== BRANO DA LEGGERE

Introduzione: un po’ di storia

Cosa è la COP?

La COP (Conference Of the Parties) è la conferenza al più alto livello e con grande rilevanza per l’agenda internazionale che ha ad oggetto il cambiamento climatico. Si tratta di una occasione in cui si riuniscono più di 200 parti (Stati, organizzazioni regionali e attori non statali) che discutono di cambiamento climatico e come combatterlo.
Le parti che si riuniscono sono quelle che hanno firmato nel 1992 la Convenzione delle Nazioni Unite sui cambiamenti climatici (United Nations Framework Convention on Climate Change o anche UNFCCC o FCCC).

====

| COSA FARE |
Ripeti alla lettera il brano sulla COP, cominciando da "La COP (Conference" e proseguendo fino a "e come combatterlo.". Il materiale qui non ha alcun ruolo.

== DATI IN ESAME

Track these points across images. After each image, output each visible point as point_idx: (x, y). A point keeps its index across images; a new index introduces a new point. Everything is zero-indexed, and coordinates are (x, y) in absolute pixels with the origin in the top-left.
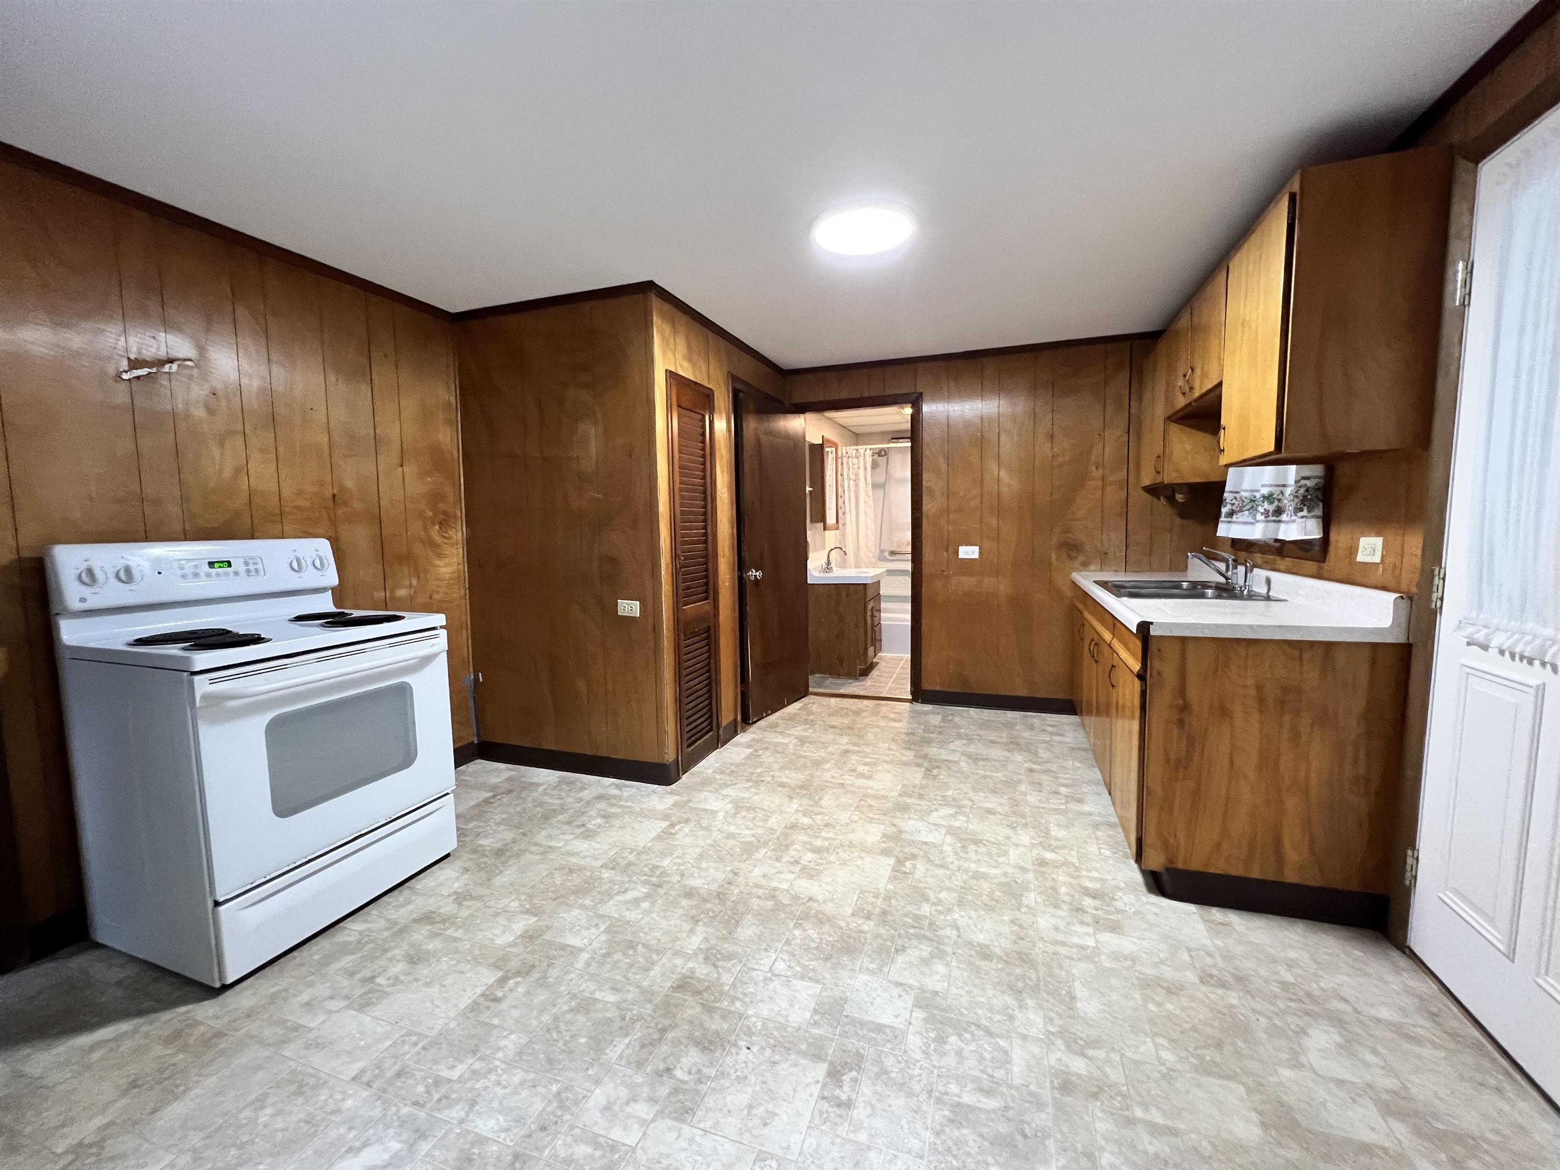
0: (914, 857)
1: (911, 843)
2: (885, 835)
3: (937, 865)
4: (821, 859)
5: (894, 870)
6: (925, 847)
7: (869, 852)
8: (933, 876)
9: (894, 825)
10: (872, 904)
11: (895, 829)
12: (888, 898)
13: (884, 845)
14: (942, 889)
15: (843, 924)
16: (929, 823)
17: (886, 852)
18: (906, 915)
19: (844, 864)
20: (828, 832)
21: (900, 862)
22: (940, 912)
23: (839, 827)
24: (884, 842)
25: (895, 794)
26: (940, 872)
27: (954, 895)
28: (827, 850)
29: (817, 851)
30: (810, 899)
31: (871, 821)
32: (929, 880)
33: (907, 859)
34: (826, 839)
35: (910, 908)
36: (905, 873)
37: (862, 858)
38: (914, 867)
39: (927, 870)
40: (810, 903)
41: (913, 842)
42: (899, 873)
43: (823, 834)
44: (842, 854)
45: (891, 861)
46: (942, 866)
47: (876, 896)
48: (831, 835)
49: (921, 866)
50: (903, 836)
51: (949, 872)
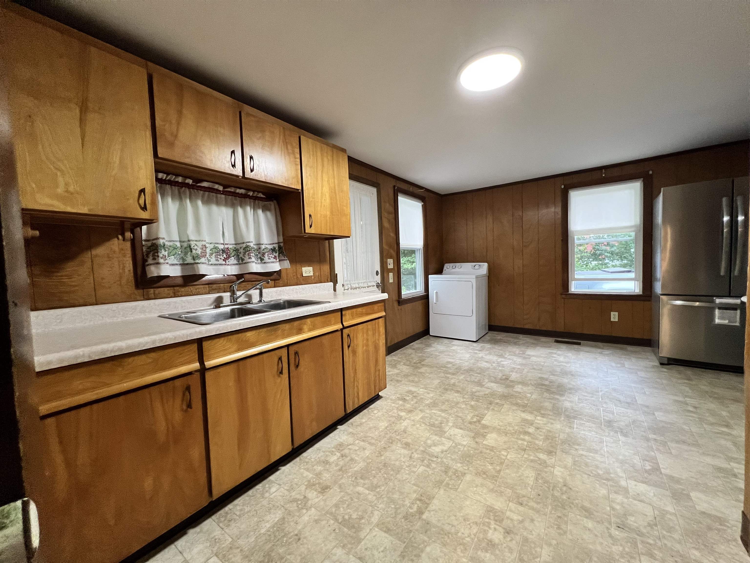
0: (470, 423)
1: (470, 430)
2: (484, 436)
3: (460, 417)
4: (523, 428)
5: (483, 418)
6: (462, 427)
7: (494, 428)
8: (465, 413)
9: (477, 442)
10: (495, 407)
11: (477, 440)
12: (488, 409)
13: (486, 431)
14: (463, 409)
15: (508, 403)
16: (453, 441)
17: (485, 427)
18: (481, 402)
19: (510, 424)
20: (522, 444)
21: (479, 421)
22: (467, 401)
23: (516, 447)
24: (485, 433)
25: (468, 477)
26: (460, 415)
27: (458, 406)
28: (520, 432)
29: (527, 433)
30: (524, 411)
31: (492, 449)
32: (467, 412)
33: (475, 422)
34: (523, 440)
35: (480, 404)
36: (477, 416)
37: (499, 425)
38: (472, 418)
39: (466, 416)
40: (523, 410)
41: (468, 430)
42: (481, 417)
43: (526, 443)
44: (511, 429)
45: (483, 422)
46: (458, 416)
47: (493, 409)
48: (520, 442)
49: (469, 418)
50: (473, 434)
51: (456, 414)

====

| RISPOSTA ALL'ESERCIZIO |
La COP (Conference Of the Parties) è la conferenza al più alto livello e con grande rilevanza per l’agenda internazionale che ha ad oggetto il cambiamento climatico. Si tratta di una occasione in cui si riuniscono più di 200 parti (Stati, organizzazioni regionali e attori non statali) che discutono di cambiamento climatico e come combatterlo.